> **PAGE TEXT**:
____

That is why we exclude the multiples of $r(p)$ in the definition of $I_m$. This, however, has hidden ramifications since integers we excluded because of $q$ might alter the sum modulo powers of $p$ in an unpredictable way and we have to keep track of the various interactions as we add more primes.
In this note we only impose the condition that $v_p(U_{r(p)})=1$ and see what happens. This is a reasonable condition: from considering prime powers we see that $I_m$ does not see the difference between $p$ and $p^{v_p(U_{r(p)})}$. Moreover, when $v_p(U_{r(p)})>1$ we can still use Lemma \ref{vo} to draw conclusions. With regards to our other assumptions, the exclusion of $3$ is mostly a matter of aesthetics: the same arguments would go through but we would have to subtract $1$ in various results when working modulo powers of $3$ thus complicating the statement of the results. The exclusion of $2$ is qualitatively different: not only the results would be more tedious to write but they would require different arguments to establish. Finally, we take $\gcd(p,Q)=1$ since otherwise $r(p)$ does not exist.
This note is organized as follows. In Section 2 we recall some basic facts about Lucas sequences and set up two auxiliary lemmata.
In Section 3 we take care of the case when $m$ is a prime power by proving our first main result. In Section 4 we move on to the case when $m$ has more than one prime divisor, and we prove our second main result.
The assertions about the ranks of appearance in the examples were checked using the computer algebra system {\tt magma}.
\section{Preliminaries}
Lucas sequences are well-studied and satisfy many identities. For the convenience of the reader we collect some well-known properties of Lucas sequences we will be using in the following lemma. The interested reader can look at \cite{Ballnr}, \cite{Rib} or \cite{Roet} and references therein for details of the proofs and much more about Lucas sequences. We remind the reader of our assumption that $\gcd(P,Q)=1$.

____

> **SUPPLIED INFORMATION**:
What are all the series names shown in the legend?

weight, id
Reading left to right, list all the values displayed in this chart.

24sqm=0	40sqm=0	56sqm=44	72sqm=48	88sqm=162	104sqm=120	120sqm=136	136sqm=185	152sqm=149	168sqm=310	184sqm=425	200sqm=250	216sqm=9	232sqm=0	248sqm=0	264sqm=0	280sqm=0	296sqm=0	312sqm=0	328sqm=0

____

> **TASK DESCRIPTION**: Tell whether each statement agrees with the Lucas sequences text, answering yes or no and quoting the words of the text that decide it. 1. Leaving out the prime 3 is mostly a matter of aesthetics. 2. Leaving out the prime 2 would need no new arguments. 3. The claims about ranks of appearance in the examples were checked by hand.

> **TASK RESPONSE**:
1. Yes: "the exclusion of $3$ is mostly a matter of aesthetics"
2. No: "they would require different arguments to establish"
3. No: "were checked using the computer algebra system {\tt magma}"